The wording is like that of an Akkadian flood. The 1646 to 1626 BC account begins with the creation of man and quickly moves to the flood. The saga gives this description: "The flood roared like a bull, Like a wild ass screaming, the winds howled.The darkness was total, there was no sun."

The Gikuyu story continues:
But in the darkness, at the foot of Mount Kerinyaga, a tree rose. At first it was a small tree and it grew up, finding a way even through the darkness. It wanted to reach the light and the sun. This tree had Life. It went up, sending forth the rich warmth of a blossoming tree - you know, a holy tree in the dark night of thunder and moaning. This was Mukuyu, God's tree. 
Now you know that at the beginning of things there was only one man (Gikuyu) and one woman (Mumbi). It was under this Mukuyu that He first put them. And immediately the sun rose and the dark night melted away. The sun shone with a warmth that gave life and activity to all things. The wind and the lightening and thunder stopped. The animals stopped moaning and moved, giving homage to the Creator and to Gikuyu and Mumbi. And the Creator, who is also called Murungu, took Gikuyu and Mumbi from his holy mountain to the country of the ridges near Siriana and there stood them on a big ridge.

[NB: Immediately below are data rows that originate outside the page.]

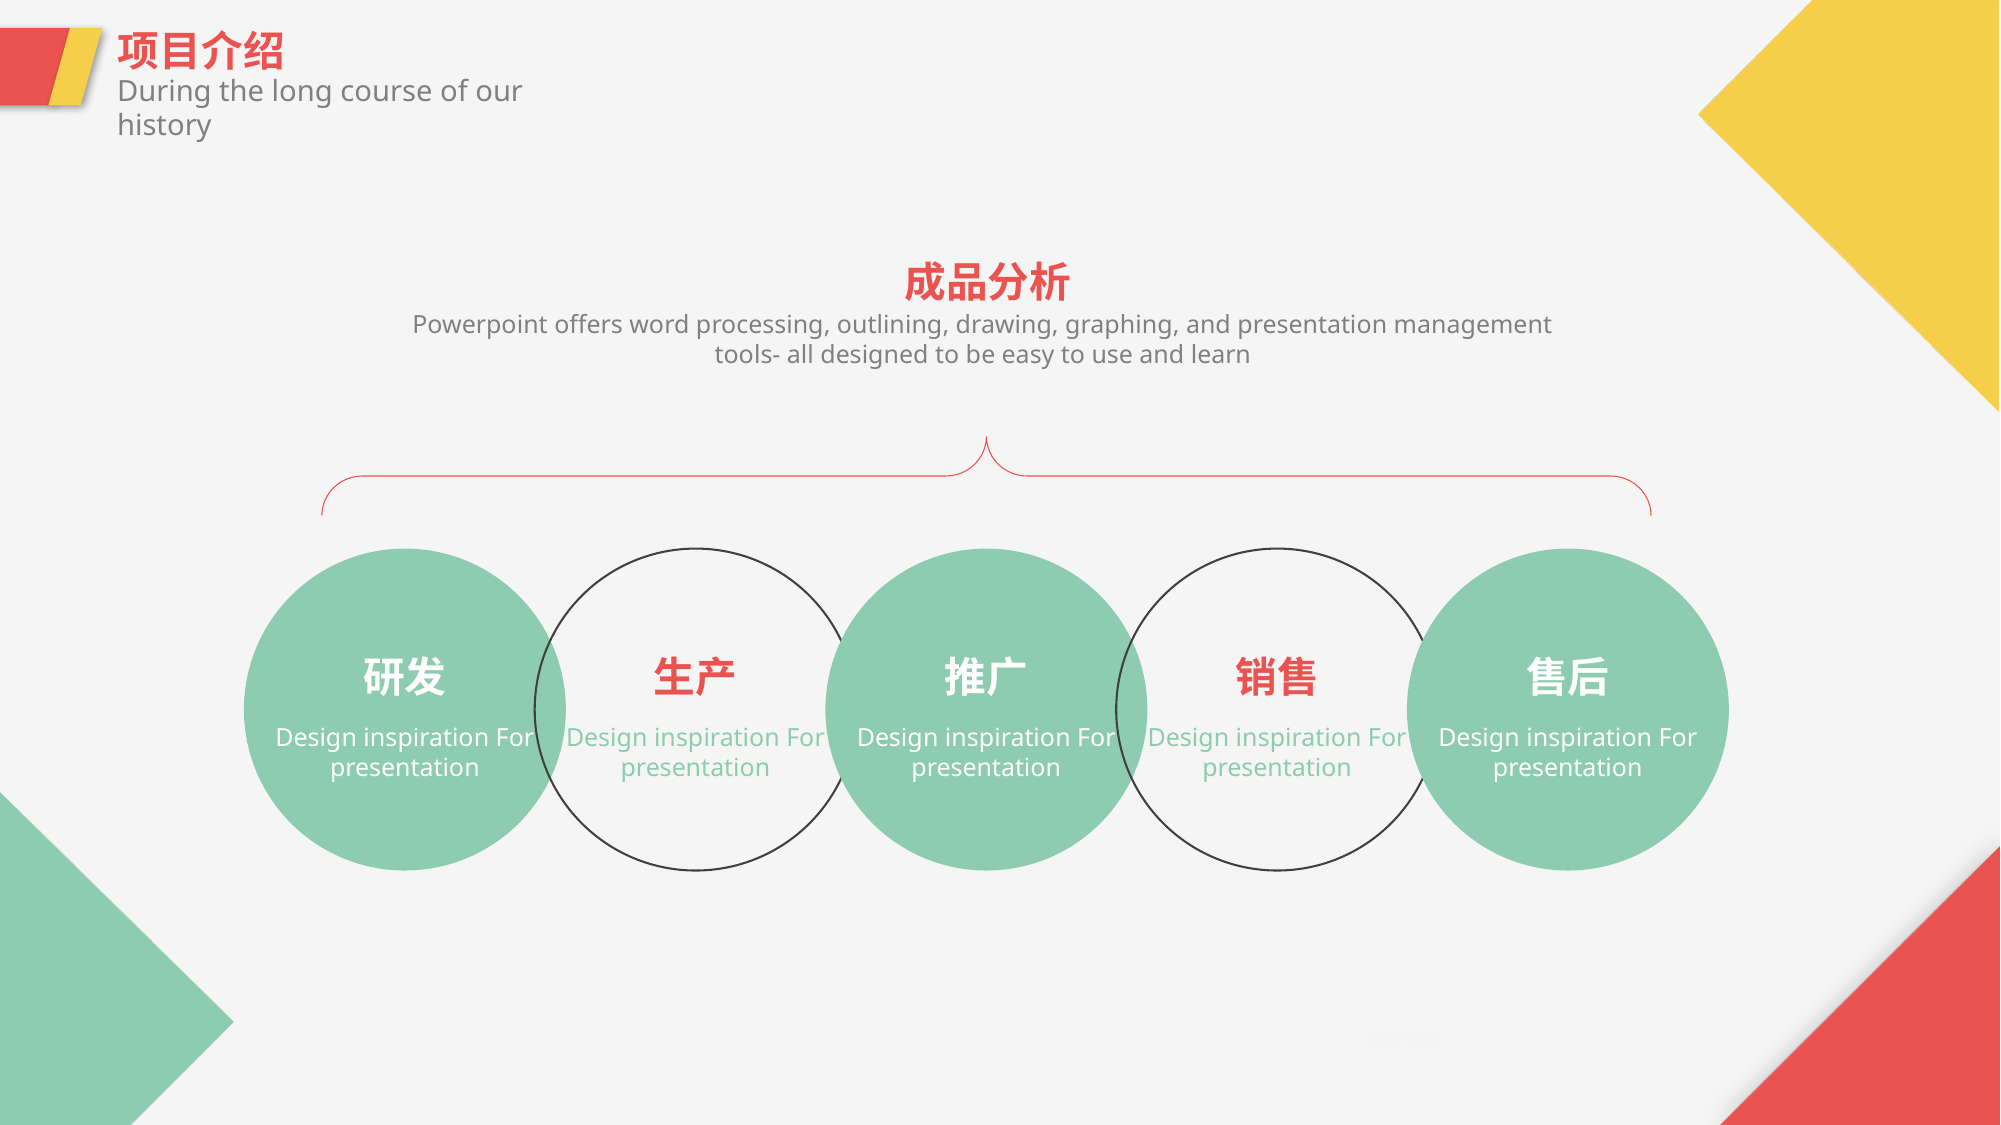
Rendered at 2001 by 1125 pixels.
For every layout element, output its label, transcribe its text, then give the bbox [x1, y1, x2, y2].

text_box [321, 436, 1652, 516]
picture [1717, 845, 2000, 1125]
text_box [825, 548, 1116, 871]
picture [0, 792, 234, 1125]
text_box Powerpoint offers word processing, outlining, drawing, graphing, and presentation management tools- all designed to be easy to use and learn [398, 308, 1568, 369]
picture [1698, 0, 1999, 412]
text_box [1406, 548, 1729, 871]
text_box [534, 548, 825, 871]
text_box 成品分析 [671, 255, 1305, 306]
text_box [0, 17, 615, 116]
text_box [243, 548, 534, 871]
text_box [1116, 548, 1406, 871]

Here we have language reminiscent of Abraham's encounter on a wild and windy mountain where salvation through the promised Son was revealed to him. William H. Willimon wrote: "The sky darkens, the wind howls and a young man walks up another Moriah, driven by a God who demands everything and who stops at nothing. He carries a cross on his back rather than sticks for a fire, but like Abraham, he is obedient to a wild and restless God who is determined to have his way with us, no matter what the cost."

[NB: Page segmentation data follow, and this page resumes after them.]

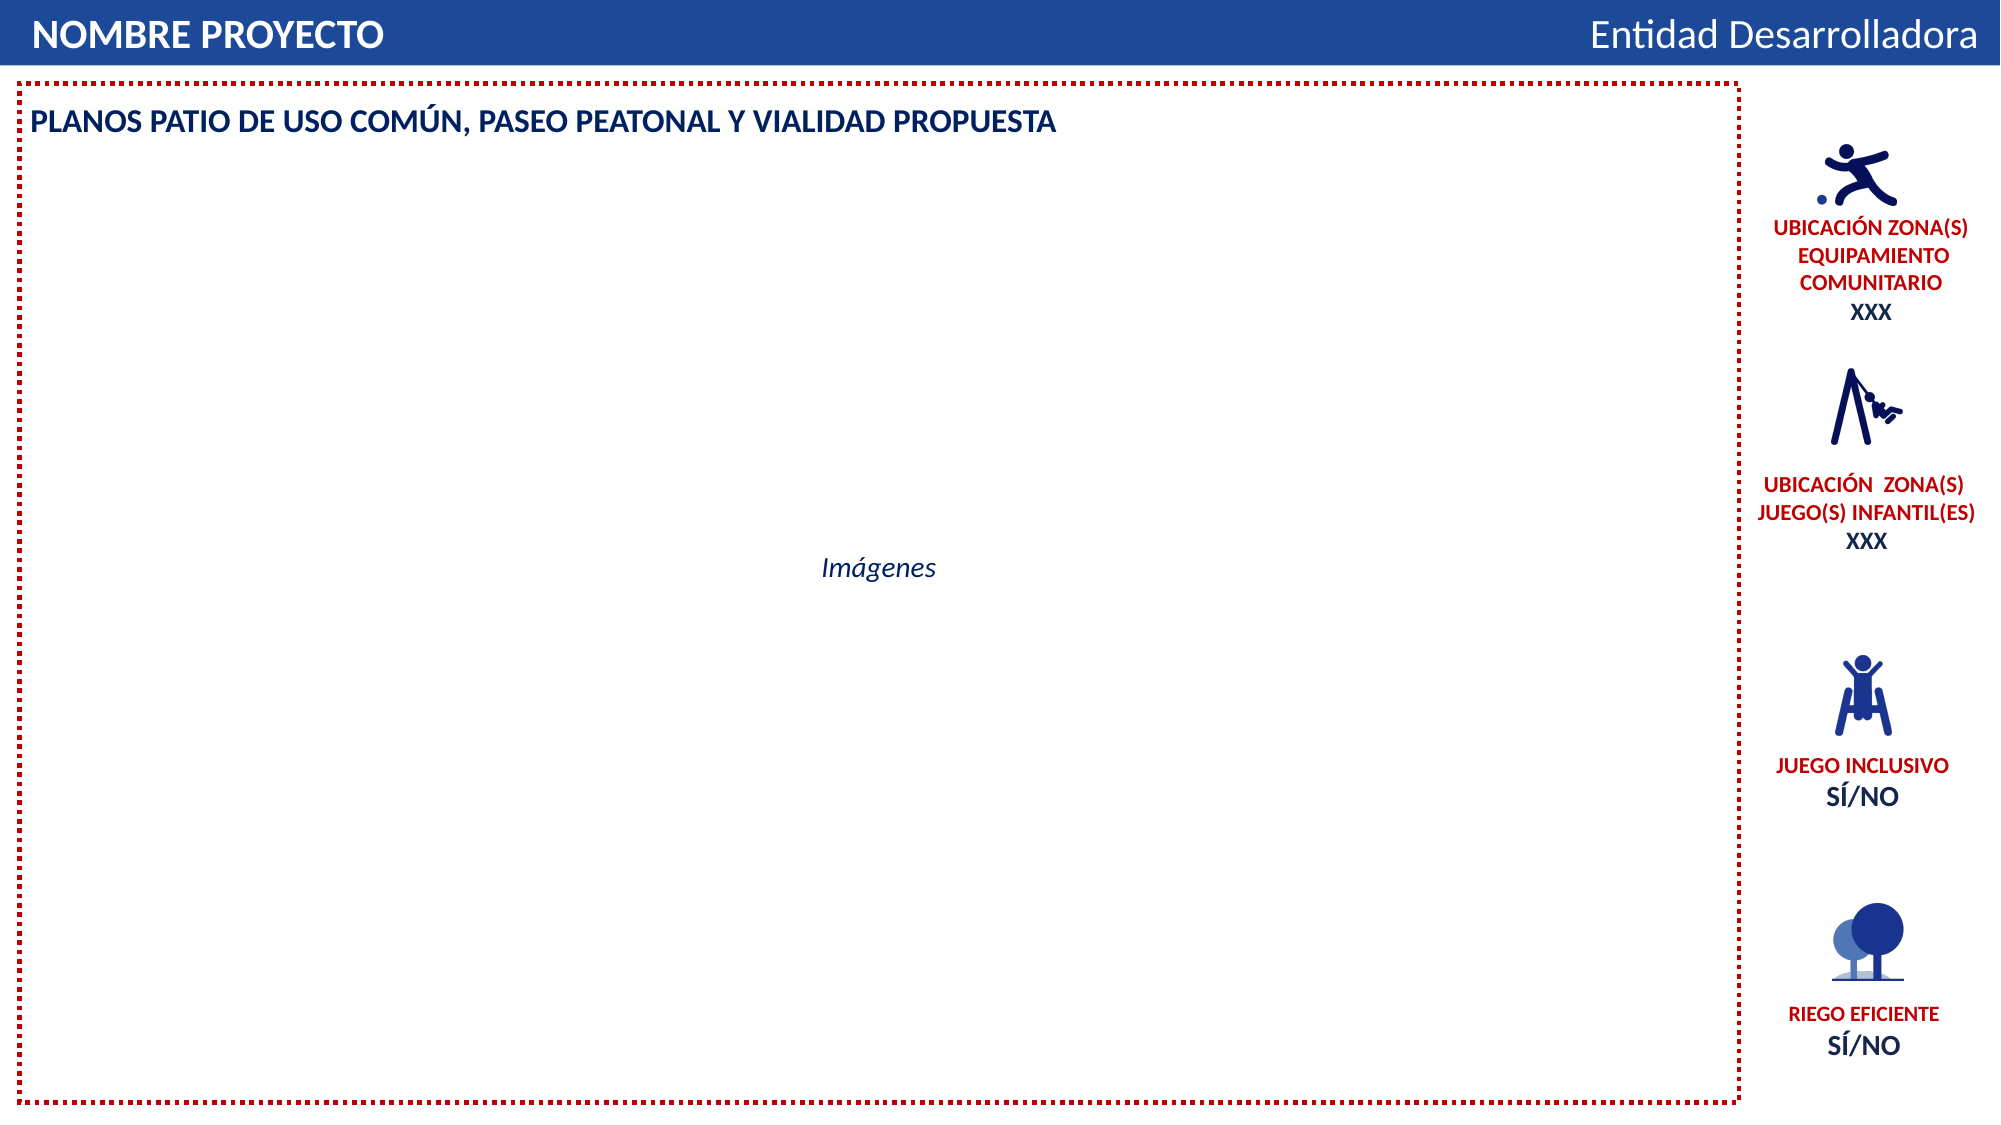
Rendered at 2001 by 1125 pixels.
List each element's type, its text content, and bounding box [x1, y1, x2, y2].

text_box PLANOS PATIO DE USO COMÚN, PASEO PEATONAL Y VIALIDAD PROPUESTA [15, 92, 1324, 147]
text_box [0, 0, 2000, 66]
text_box [19, 83, 1739, 1103]
text_box UBICACIÓN ZONA(S) JUEGO(S) INFANTIL(ES) XXX [1723, 462, 2000, 563]
picture [1831, 903, 1904, 981]
text_box UBICACIÓN ZONA(S) EQUIPAMIENTO COMUNITARIO XXX [1739, 205, 2000, 333]
picture [1816, 144, 1897, 206]
picture [1831, 368, 1903, 445]
text_box JUEGO INCLUSIVO SÍ/NO [1739, 742, 1990, 821]
picture [1835, 655, 1892, 736]
text_box RIEGO EFICIENTE SÍ/NO [1739, 992, 1991, 1069]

Related reading: Africa in the Days of NoahPeaks and Valleys; Sacred Mountains and PillarsThe Animals on Noah's Ark; The Historicity of Noah's Flood; What Abraham Discovered on Mt. Moriah


Anonymous said...

Alice, check Dr.Simo Parpola monotheism in ancient Assyria.

In Assyrian royal inscriptions and prophetic oracles, the king is presented as the son of the goddess
Mullissu/Ištar. Born of a human mother but created by the goddess, he was a semi-divine being partly
man, partly god. In an oracle the goddess declares: “I am your father and mother; I raised you
between my wings.” The mother-child relationship between the goddess and the king is elaborated in
the oracles by portraying the king as a baby suckled, comforted, tended, carried, reared and protected
by the goddess, who now appears as his mother, now as his midwife, wet nurse, or nurse, and
tenderly calls him “my calf” or “my king,” while she fiercely attacks his enemies.48

There great resemblance with some of your articles.

Alice Linsley said...

Dr. Parpola's work in Assyrian history, culture and language is excellent. The Assyrian empire, the Akkadian empire, and the Sumerians share many roots linguistically, culturally, and religiously.